Johan stepped to the hearth fire. He planned to strew live coals to fire the room and cover his tracks but halted. Just as he'd left cripples behind in the pine forest to spread tales of terror, here too the sage's body might rattle his pursuers.

"Even better," murmured the murderous mage, "her death might aid my cause immeasurably."

Nodding grimly, Johan left clutter and corpse lying, then passed out the door and pulled it shut. Tracing a line around the doorframe, he sealed the portal with a simple binding spell. The spell would remain until magically dispelled, which he doubted any in Buzzard's Bay could do. Mortals would need to batter down the door.

Descending the narrow stairs, Johan passed through the echoing fish house on the ground floor and outside into the narrow twisted street. As always, the sky was overcast, the buildings drear, and the streets a welter of mud and rushed seashells.

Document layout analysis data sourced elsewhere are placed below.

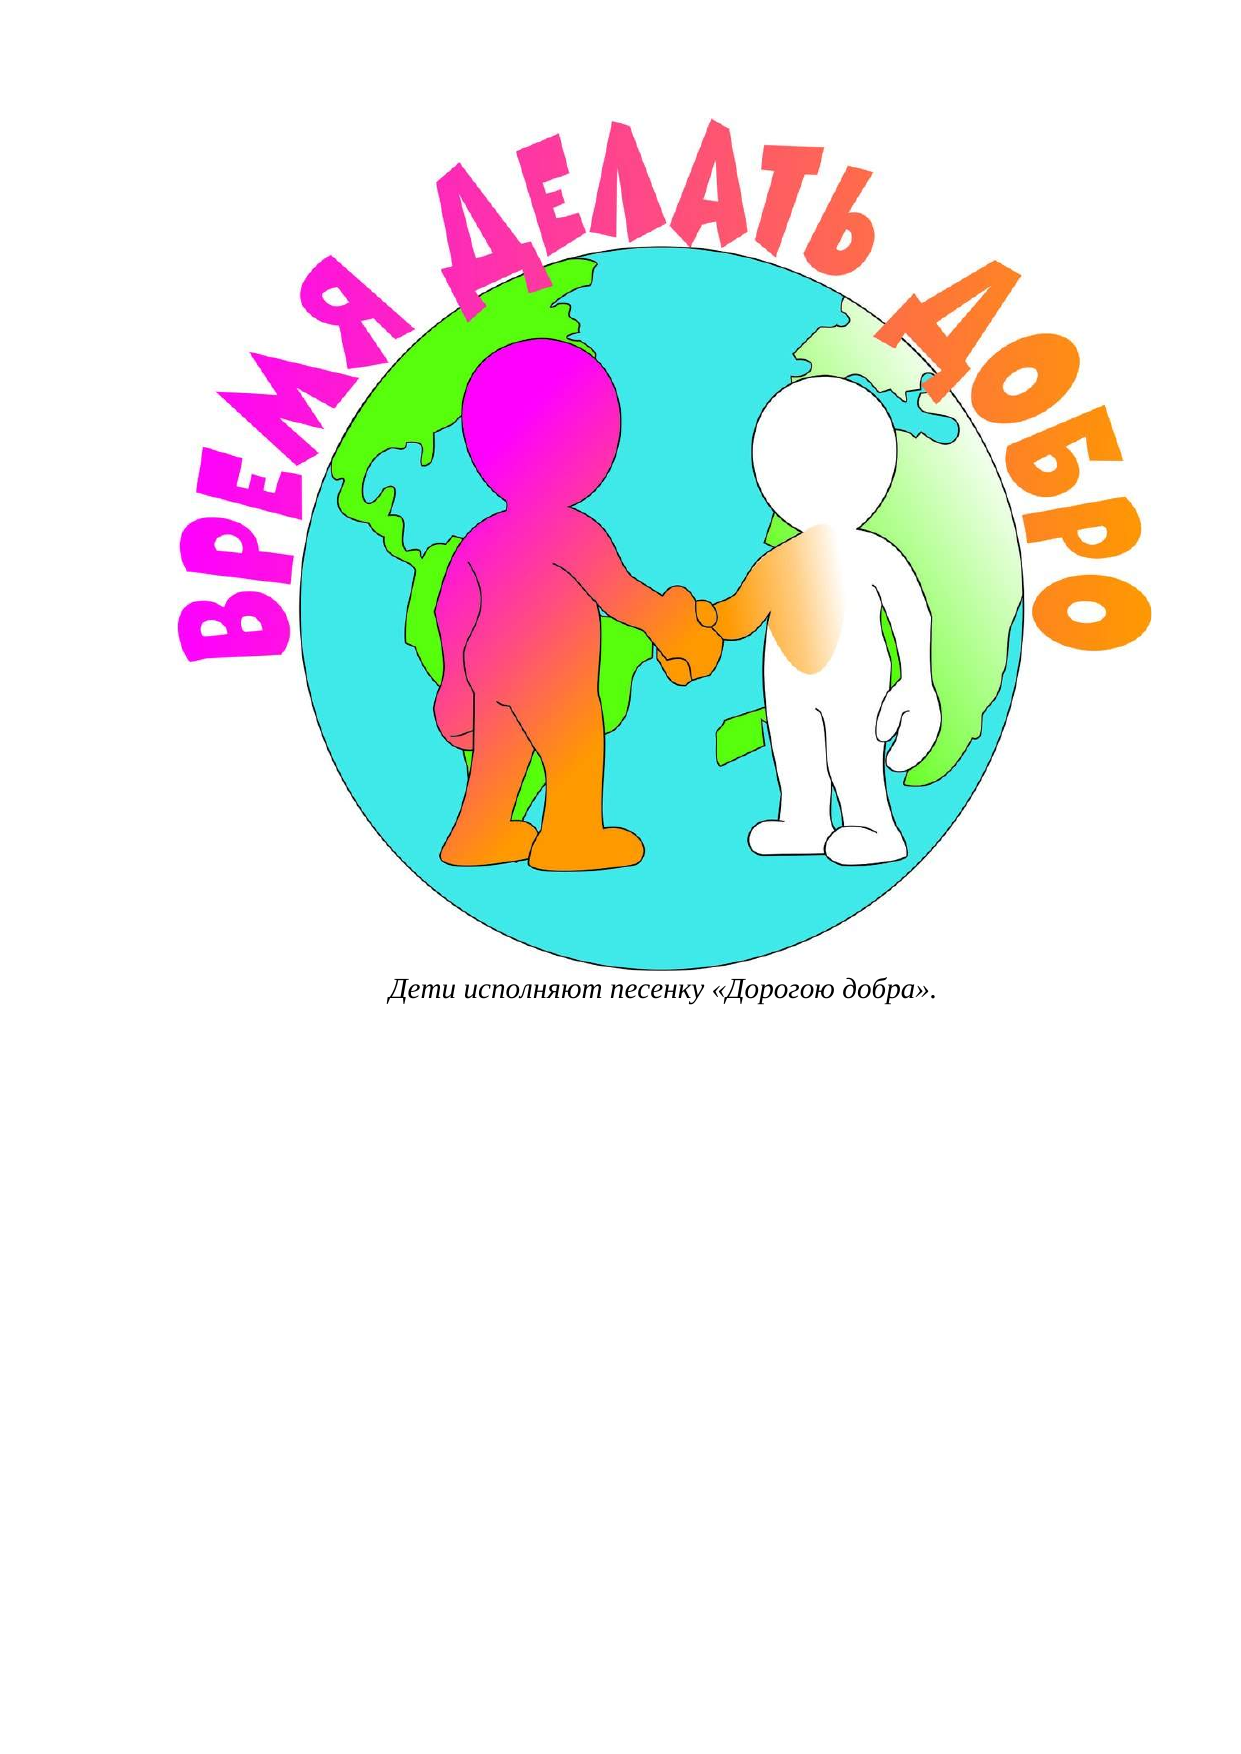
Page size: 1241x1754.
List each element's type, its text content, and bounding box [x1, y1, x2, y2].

text Дети исполняют песенку «Дорогою добра». [177, 971, 1152, 1004]
picture [177, 118, 1152, 971]
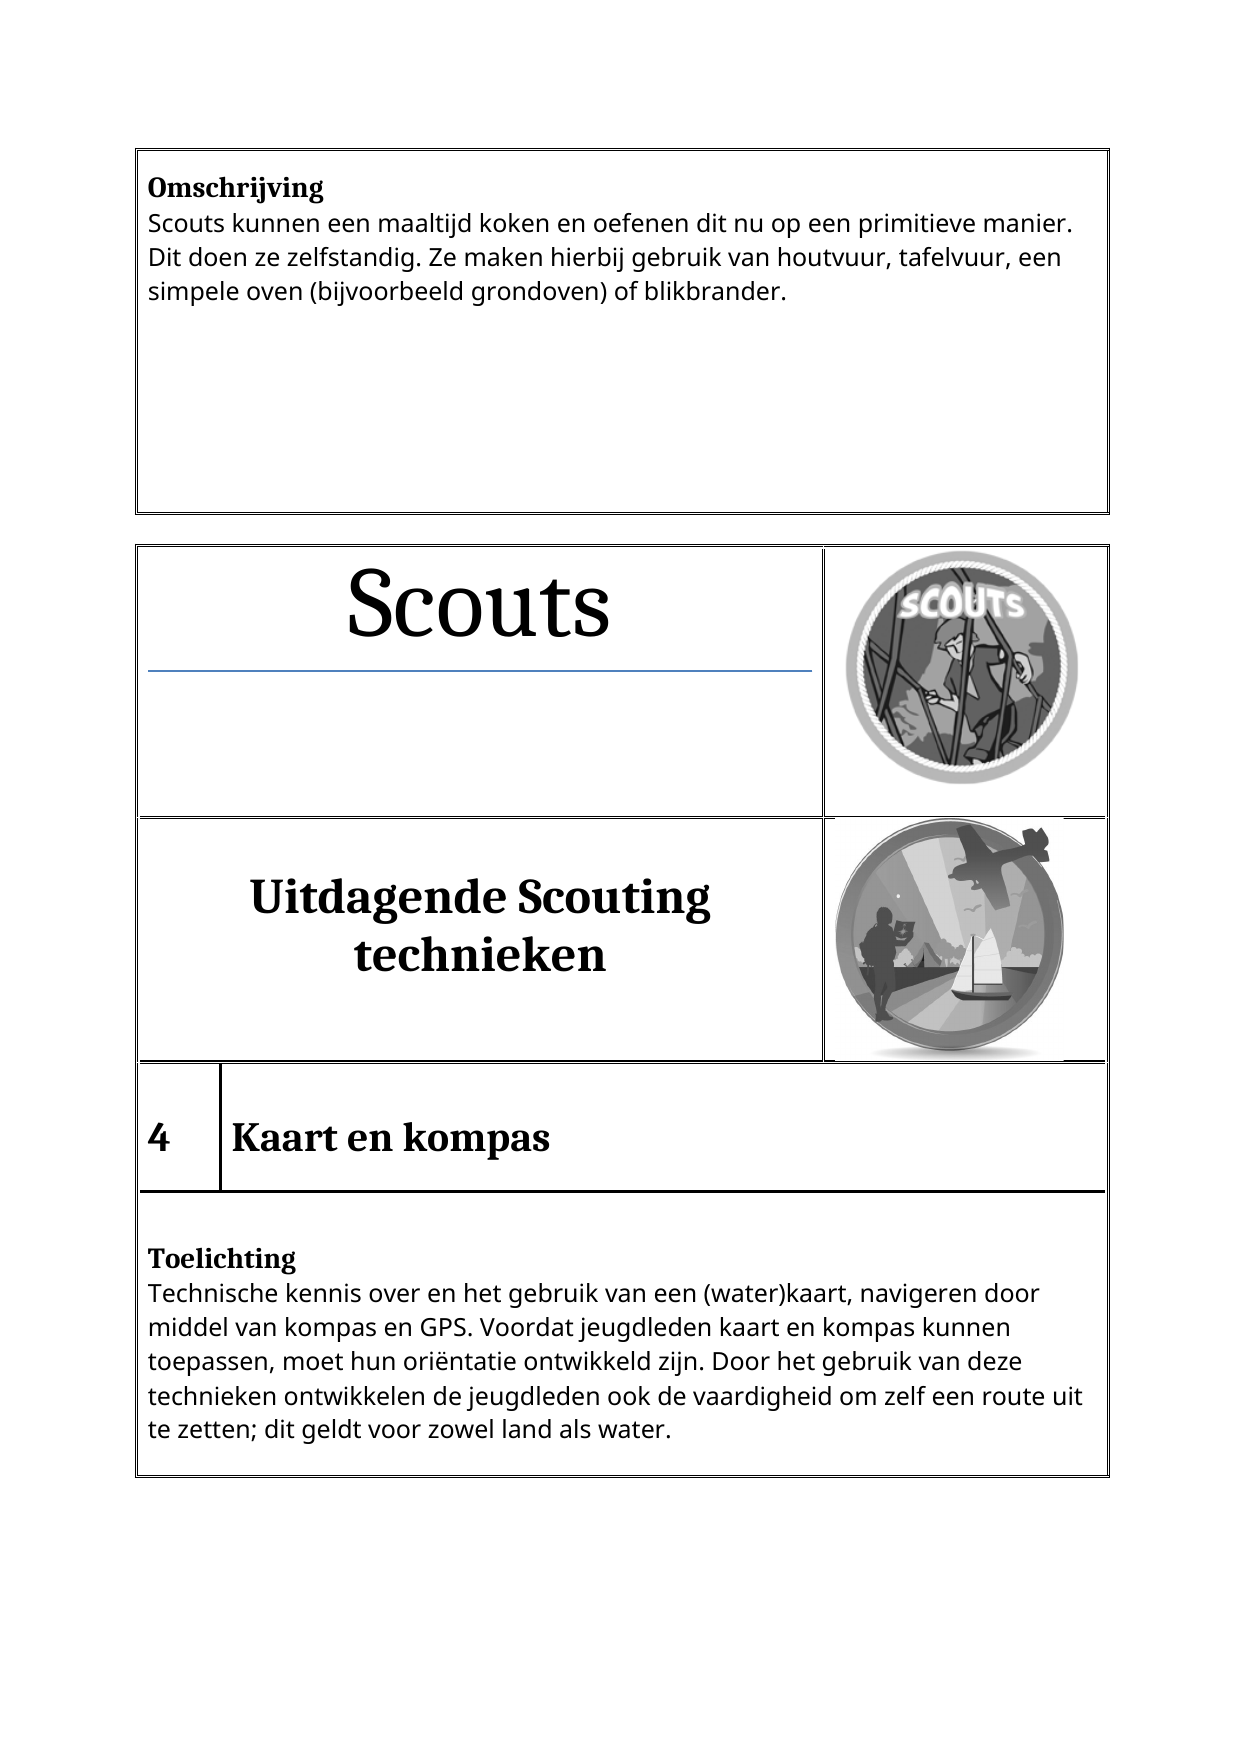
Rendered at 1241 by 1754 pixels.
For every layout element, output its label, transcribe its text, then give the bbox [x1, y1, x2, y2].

table_cell 4 [138, 1060, 219, 1190]
picture [835, 818, 1064, 1061]
table_header [824, 547, 1107, 816]
table_cell [824, 816, 1108, 1060]
table_cell Uitdagende Scouting technieken [136, 816, 824, 1060]
table_cell Omschrijving Scouts kunnen een maaltijd koken en oefenen dit nu op een primitieve manier. Dit doen ze zelfstandig. Ze maken hierbij gebruik van houtvuur, tafelvuur, een simpele oven (bijvoorbeeld grondoven) of blikbrander. [138, 151, 1107, 512]
table_header Scouts [138, 547, 824, 816]
table_cell Toelichting Technische kennis over en het gebruik van een (water)kaart, navigeren door middel van kompas en GPS. Voordat jeugdleden kaart en kompas kunnen toepassen, moet hun oriëntatie ontwikkeld zijn. Door het gebruik van deze technieken ontwikkelen de jeugdleden ook de vaardigheid om zelf een route uit te zetten; dit geldt voor zowel land als water. [138, 1190, 1107, 1475]
table_cell Kaart en kompas [222, 1060, 1107, 1190]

Buzzard's Bay was a huge bite in the eternally battered Storm Coast, one of very few safe harbors, and hardly safe at that. The bay was riddled with jagged rocks, many lurking just below the churning surface. Seamounts of scoured granite thrust from the water to encircle this southern arm of the bay, called the Witch's Weir, where squatted this port. Hunkered on a long ragged spit, the town was lashed steadily by the western wind as it swirled around the weir. Even the landward retreat climbed a fierce slope of stone before meeting a green plateau that verged on Arboria, the endless pine forest to the south.